Mitra PIRAC terdiri dari mitra pendukung program kegiatan dan mitra penerima manfaat dari program kegiatan yang dilakukan. Mitra pendukung PIRAC merupakan lembaga donor dari luar negeri, mitra pembangunan, lembaga filantropi, perusahaan dan yayasan perusahaan, serta organisasi masyarakat sipil.

Program PIRAC juga telah dirasakan manfaatnya oleh berbagai organisasi masyarakat sipil. Mitra dan penerima manfaat PIRAC meliputi:

  1. Aktivis Organisasi/organisasi nirlaba lokal, nasional dan internasional yang bermitra di Indonesia.
  2. Yayasan (berbasis sosial & berbasis agama).
  3. Organisasi Masyarakat Sipil.
  4. Organisasi Filantropi (berbasis sosial dan berbasis agama)
  5. Komunitas
  6. Organisasi yang ingin memobilisasi sumber daya dan melakukan diversifikasi sumber dayanya untuk program mereka.
  7. Korporasi dan yayasannya melalui program CSR dan filantropi perusahaan.

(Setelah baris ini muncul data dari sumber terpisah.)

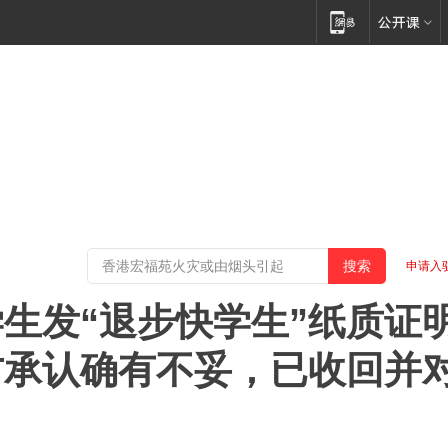
申请入
生发“退步快学生”纸质证
方承认确有不妥，已收回并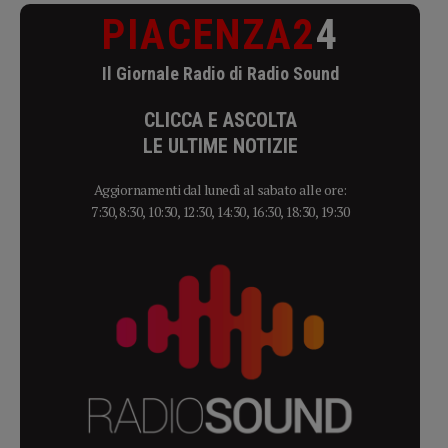
PIACENZA2
4
Il Giornale Radio di Radio Sound
CLICCA E ASCOLTA
LE ULTIME NOTIZIE
Aggiornamenti dal lunedì al sabato alle ore:
7:30, 8:30, 10:30, 12:30, 14:30, 16:30, 18:30, 19:30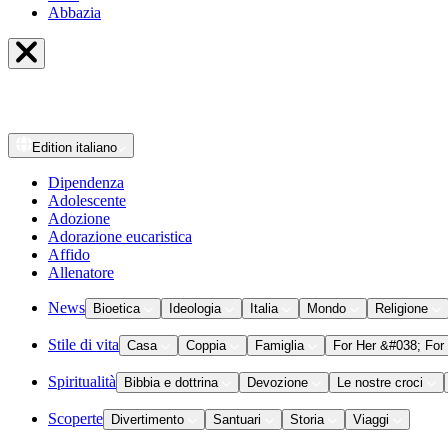
Abbazia
Edition
italiano
Dipendenza
Adolescente
Adozione
Adorazione eucaristica
Affido
Allenatore
News
Bioetica
Ideologia
Italia
Mondo
Religione
Stile di vita
Casa
Coppia
Famiglia
For Her &#038; For
Spiritualità
Bibbia e dottrina
Devozione
Le nostre croci
Scoperte
Divertimento
Santuari
Storia
Viaggi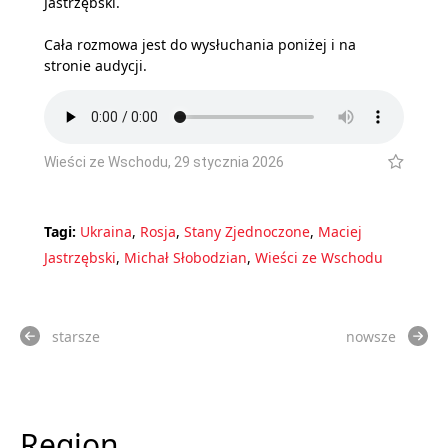
Jastrzębski.
Cała rozmowa jest do wysłuchania poniżej i
na
stronie audycji
.
Wieści ze Wschodu, 29 stycznia 2026
Tagi:
Ukraina
,
Rosja
,
Stany Zjednoczone
,
Maciej
Jastrzębski
,
Michał Słobodzian
,
Wieści ze Wschodu
starsze
nowsze
Region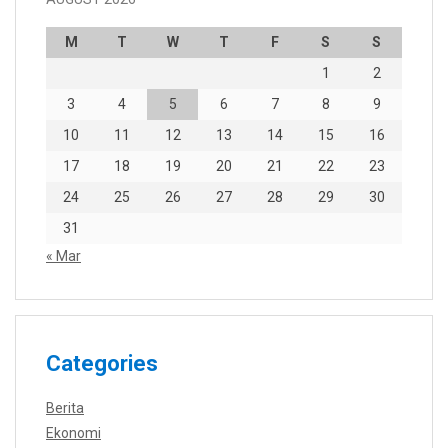
M
T
W
T
F
S
S
1
2
3
4
5
6
7
8
9
10
11
12
13
14
15
16
17
18
19
20
21
22
23
24
25
26
27
28
29
30
31
« Mar
Categories
Berita
Ekonomi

Dalam mengembangkan program dan kegiatannya PIRAC mendapatkan dukungan dan menjalin kemitraan dengan lembaga donor (Ford Foundation, Asia Foundation, Uni Eropa, USAID, CLUA, dll), perusahaan (Unilever, Indofood, Danone, Danamon, dll), organisasi filantropi (Dompet Dhu’afa, BAZNAS, Human Initiative, Tanoto Foundation, Tifa Foundation, Wahid Foundation, dll), sumbangan publik, dan pendapatan bisnis independen.